> **WHAT TO WORK ON**
Lines outside the range are not wanted. Give again exactly the lines between the line holding "middle tip: (80, 137)" and the line holding "thumb ip: (255, 329)", inclusive, from the listing below.

> **DATA FOR PROCESSING**
· · · · ·

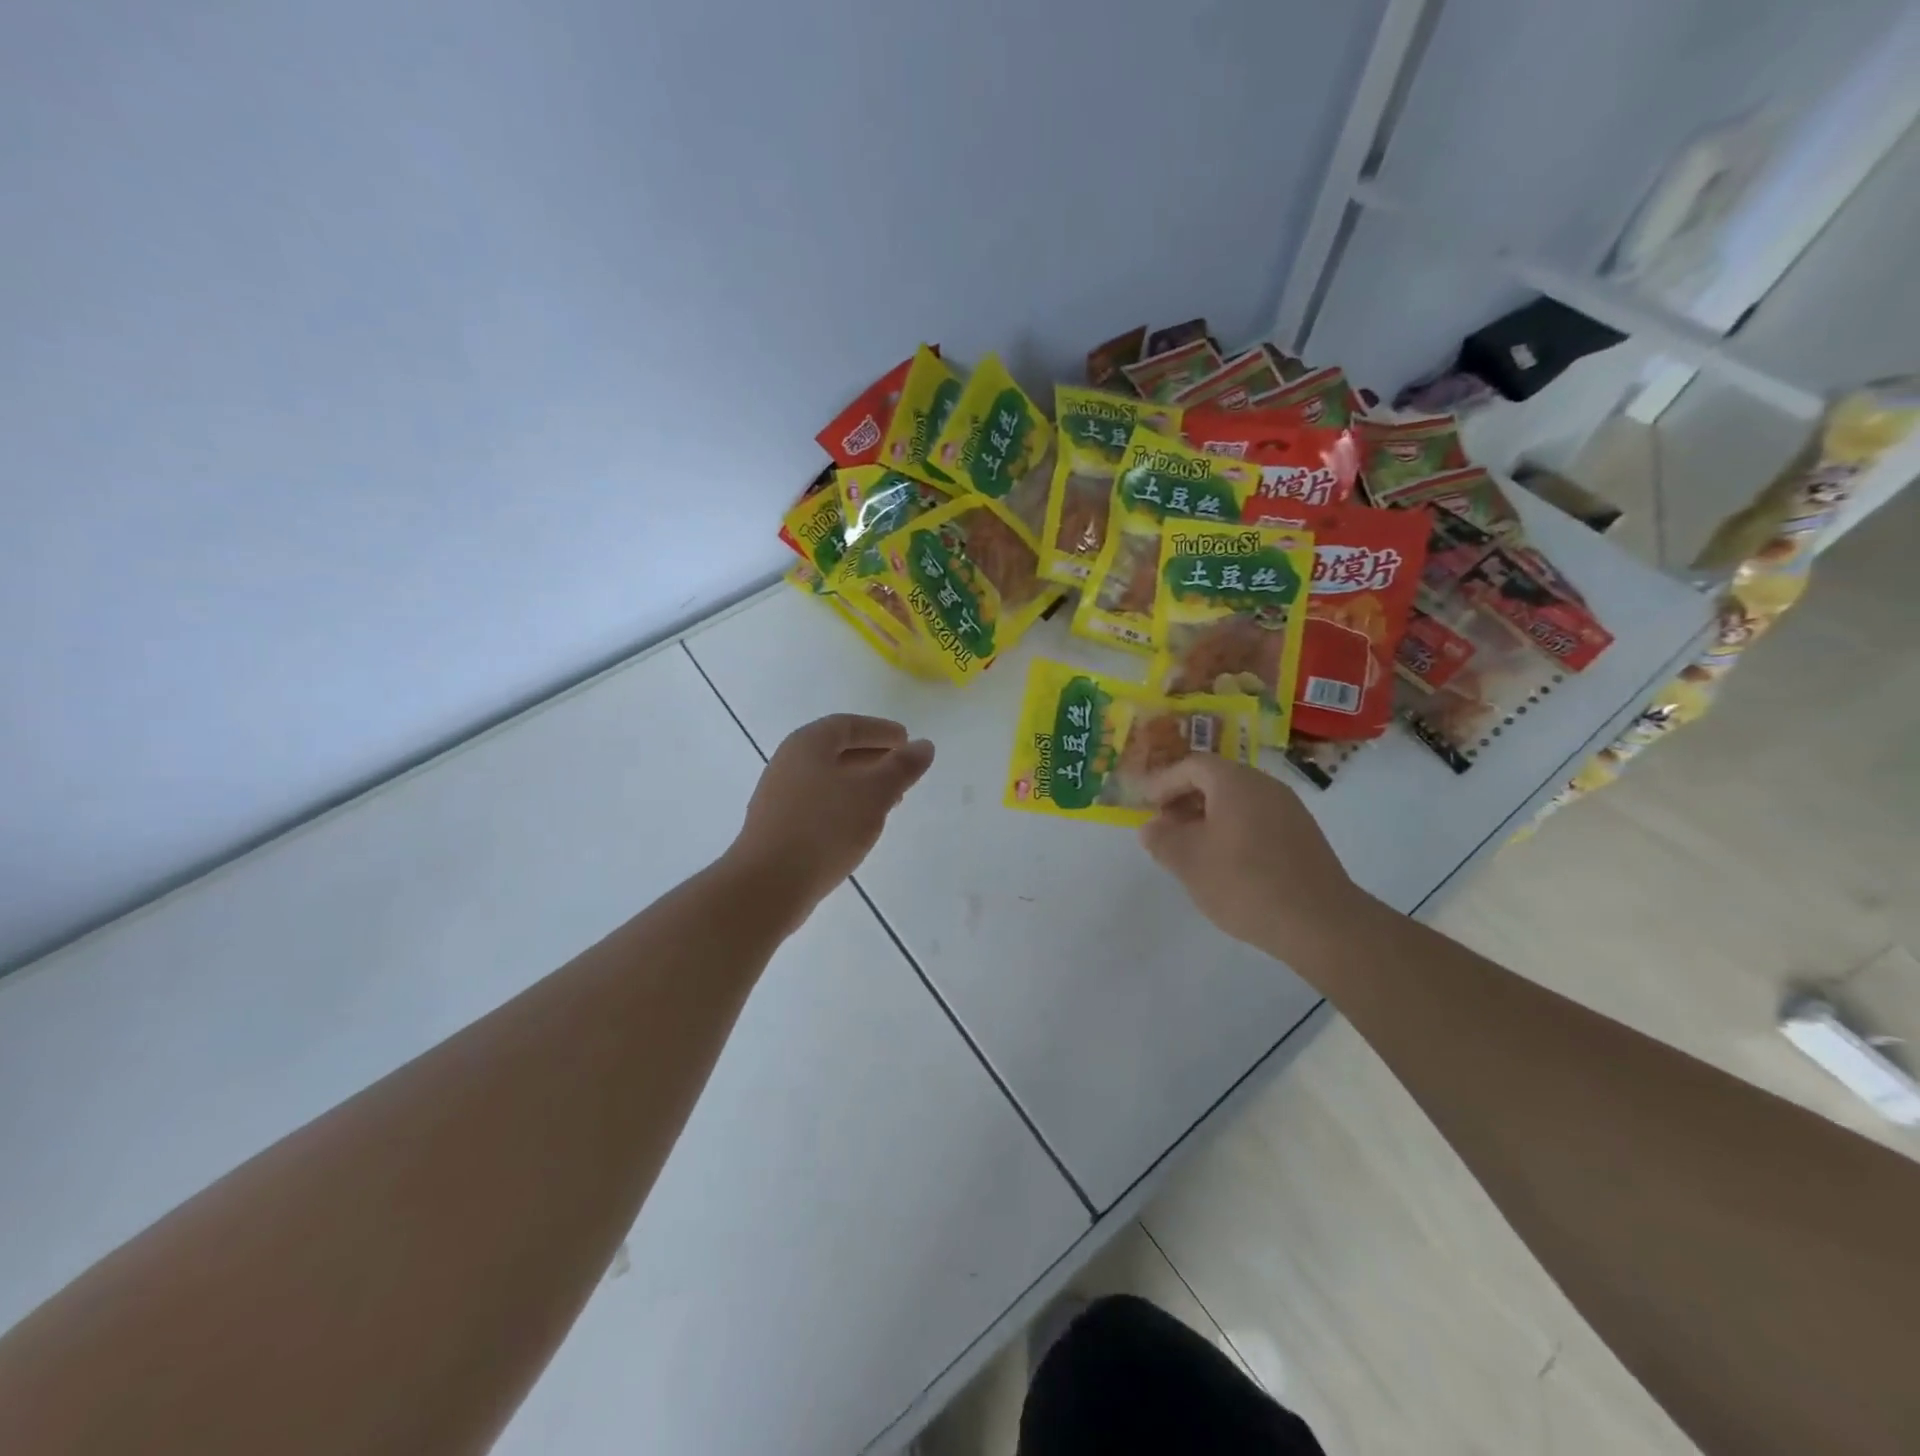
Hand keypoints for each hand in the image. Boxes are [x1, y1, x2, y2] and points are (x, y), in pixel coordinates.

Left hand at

· · · · ·

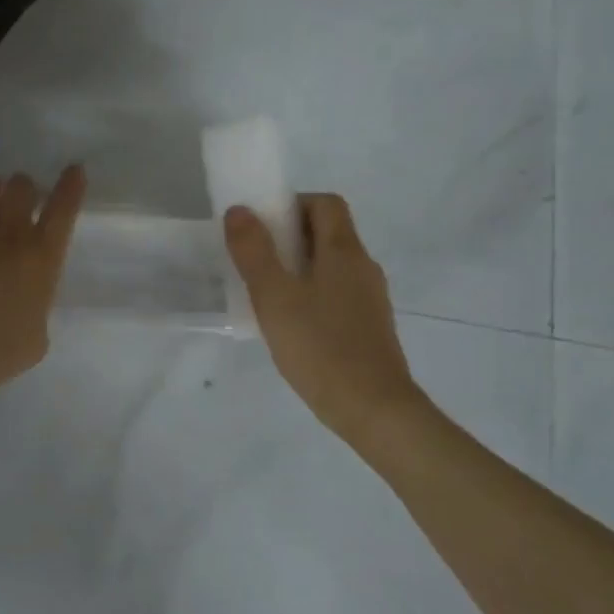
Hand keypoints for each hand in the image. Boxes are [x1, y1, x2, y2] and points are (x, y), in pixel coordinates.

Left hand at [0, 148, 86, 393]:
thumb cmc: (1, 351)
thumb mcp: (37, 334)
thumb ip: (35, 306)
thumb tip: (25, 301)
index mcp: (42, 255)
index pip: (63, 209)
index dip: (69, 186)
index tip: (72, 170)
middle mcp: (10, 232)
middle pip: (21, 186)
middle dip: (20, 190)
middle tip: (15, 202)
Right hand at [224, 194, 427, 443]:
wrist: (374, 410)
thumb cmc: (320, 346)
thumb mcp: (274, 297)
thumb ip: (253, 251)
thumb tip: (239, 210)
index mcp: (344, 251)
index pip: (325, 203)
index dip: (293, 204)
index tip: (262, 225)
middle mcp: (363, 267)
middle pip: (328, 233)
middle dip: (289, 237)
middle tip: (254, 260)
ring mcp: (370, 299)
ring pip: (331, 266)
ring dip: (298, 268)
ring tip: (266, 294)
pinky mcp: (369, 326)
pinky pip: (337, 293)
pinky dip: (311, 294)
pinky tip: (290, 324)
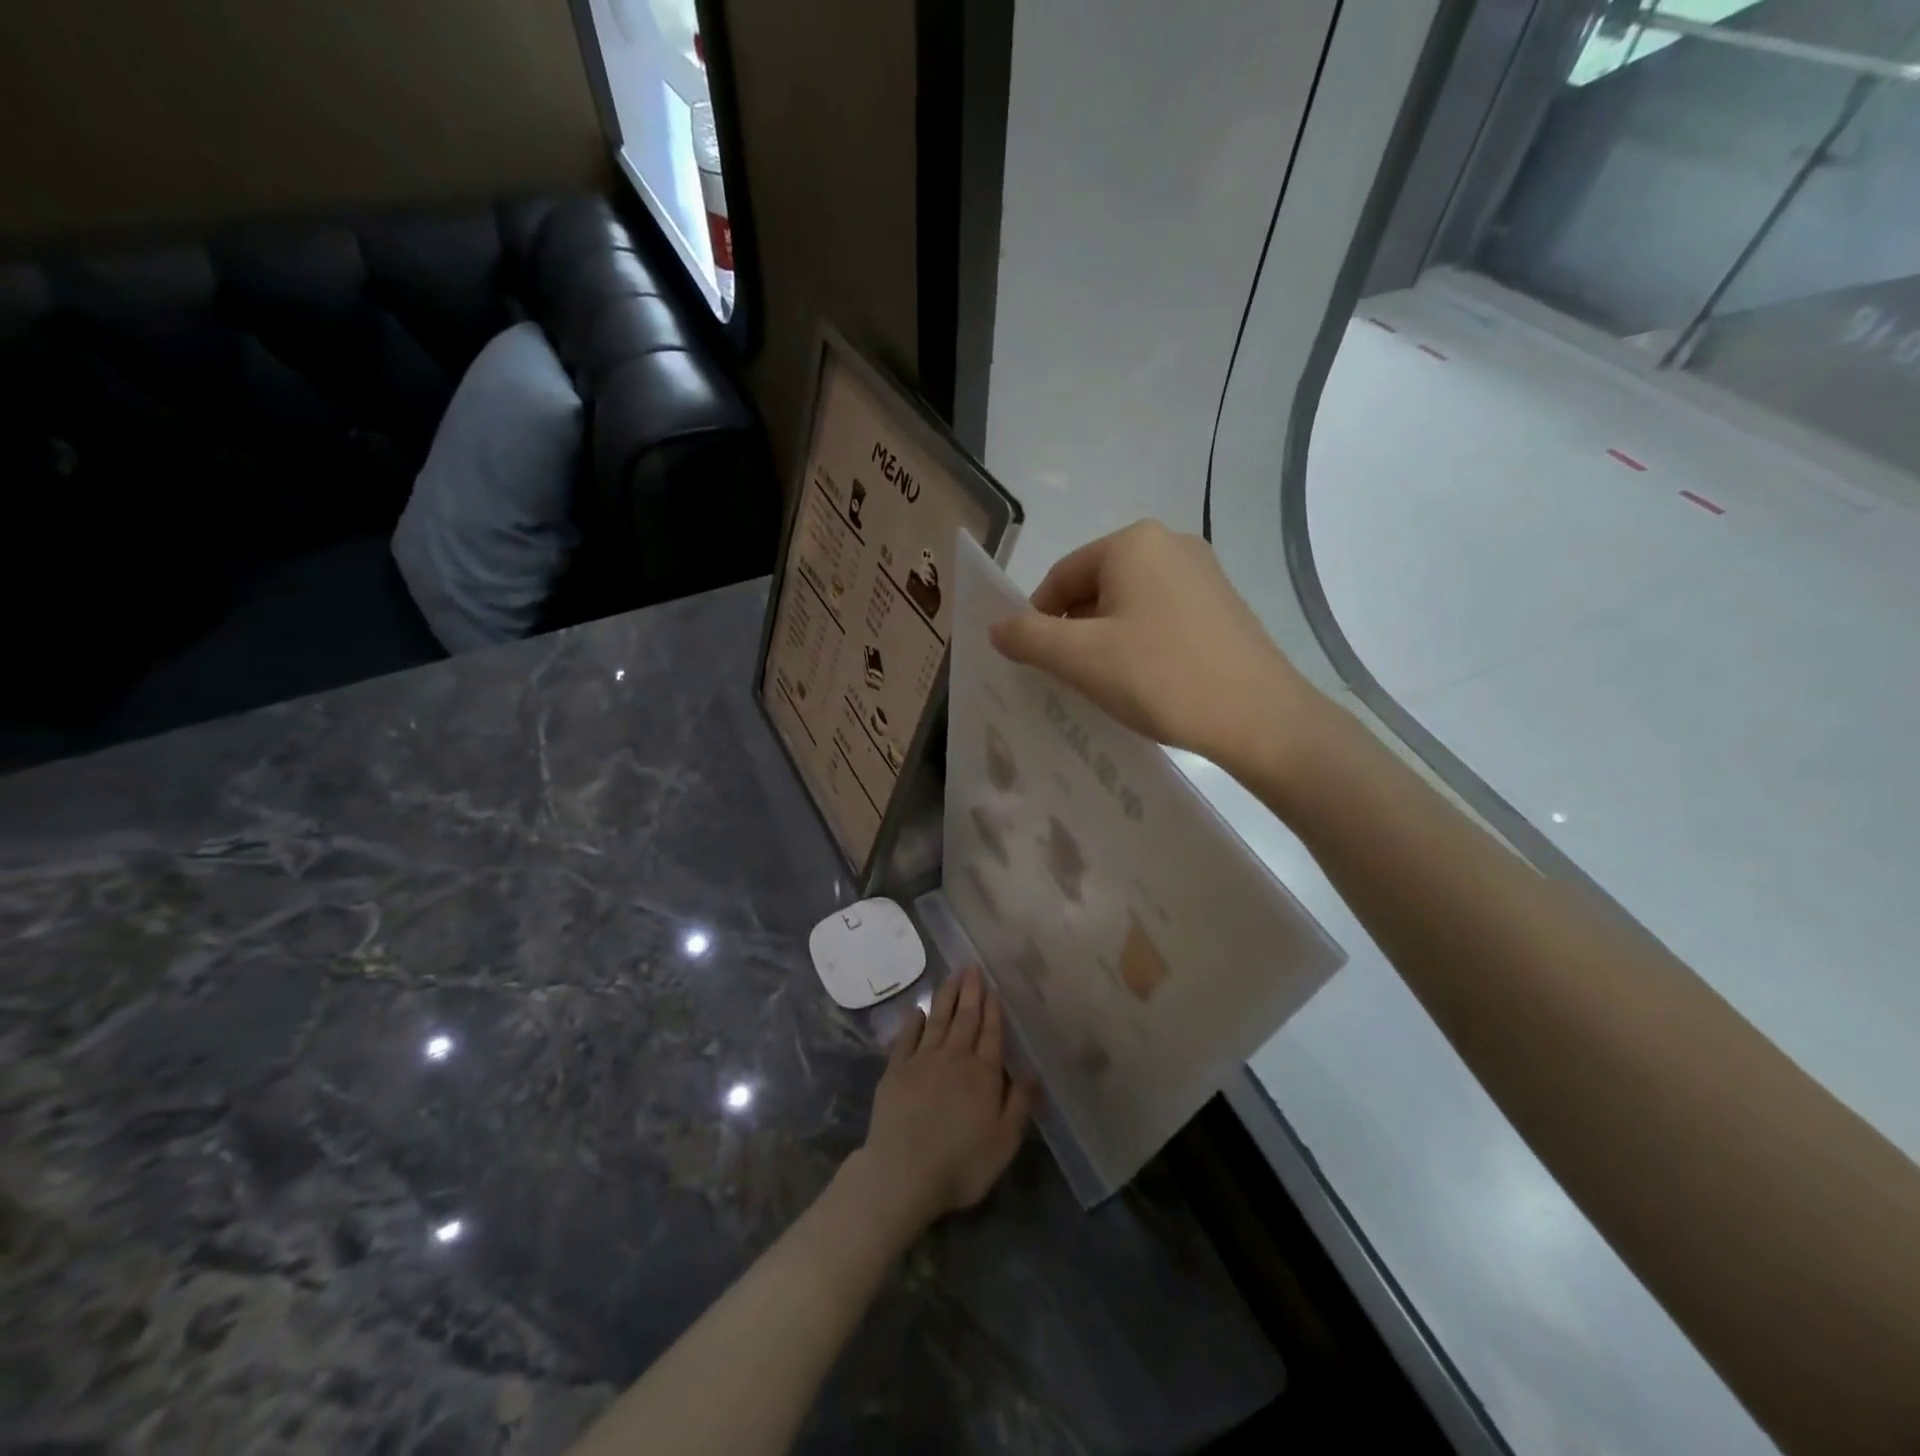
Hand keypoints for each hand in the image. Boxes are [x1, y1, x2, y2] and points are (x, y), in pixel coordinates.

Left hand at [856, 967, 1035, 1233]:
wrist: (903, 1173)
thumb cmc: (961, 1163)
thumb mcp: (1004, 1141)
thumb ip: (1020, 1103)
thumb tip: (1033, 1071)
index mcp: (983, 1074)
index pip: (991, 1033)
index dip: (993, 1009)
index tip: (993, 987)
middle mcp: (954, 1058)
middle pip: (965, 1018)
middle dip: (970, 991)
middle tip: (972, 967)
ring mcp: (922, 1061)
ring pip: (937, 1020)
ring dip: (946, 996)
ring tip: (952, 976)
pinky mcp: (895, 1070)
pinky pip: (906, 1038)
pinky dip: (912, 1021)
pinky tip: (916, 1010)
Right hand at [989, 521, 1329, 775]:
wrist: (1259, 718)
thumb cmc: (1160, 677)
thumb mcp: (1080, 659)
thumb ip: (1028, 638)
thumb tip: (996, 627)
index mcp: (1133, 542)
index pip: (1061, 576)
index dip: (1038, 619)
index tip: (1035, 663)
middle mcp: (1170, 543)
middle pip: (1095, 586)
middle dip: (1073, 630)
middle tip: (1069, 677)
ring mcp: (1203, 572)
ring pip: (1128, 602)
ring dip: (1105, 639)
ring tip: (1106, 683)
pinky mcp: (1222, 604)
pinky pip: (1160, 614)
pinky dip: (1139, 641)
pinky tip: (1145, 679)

· · · · ·

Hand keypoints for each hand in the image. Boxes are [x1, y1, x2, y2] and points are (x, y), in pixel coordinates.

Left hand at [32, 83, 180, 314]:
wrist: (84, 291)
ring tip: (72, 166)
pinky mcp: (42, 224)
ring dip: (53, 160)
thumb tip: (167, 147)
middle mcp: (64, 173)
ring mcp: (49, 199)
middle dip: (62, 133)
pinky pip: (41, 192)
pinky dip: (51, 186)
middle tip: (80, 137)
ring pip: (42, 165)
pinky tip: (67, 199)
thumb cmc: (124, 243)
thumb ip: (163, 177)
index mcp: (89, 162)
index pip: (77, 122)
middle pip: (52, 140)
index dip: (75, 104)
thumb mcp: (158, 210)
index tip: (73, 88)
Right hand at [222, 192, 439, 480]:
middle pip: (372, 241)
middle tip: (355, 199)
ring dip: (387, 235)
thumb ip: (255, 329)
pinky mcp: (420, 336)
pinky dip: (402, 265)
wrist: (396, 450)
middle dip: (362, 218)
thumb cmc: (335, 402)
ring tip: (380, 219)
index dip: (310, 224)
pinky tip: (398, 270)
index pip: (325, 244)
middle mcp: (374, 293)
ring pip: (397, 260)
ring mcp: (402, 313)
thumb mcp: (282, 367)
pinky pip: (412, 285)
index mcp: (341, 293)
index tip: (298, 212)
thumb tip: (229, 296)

· · · · ·

> **ANSWER SPACE**
middle tip: (80, 137)
ring pip: (42, 165)
pinky tip: (67, 199)
thumb cmc: (124, 243)
thumb ip: (163, 177)
index mcp: (89, 162)
index pip: (77, 122)
middle pip: (52, 140)
index dip: (75, 104)
thumb mcp: (158, 210)
index tip: (73, 88)
Right hand at [222, 192, 439, 480]:
middle pip: (372, 241)
middle tip: (355, 199)
ring dip: (387, 235)
thumb ip: (255, 329)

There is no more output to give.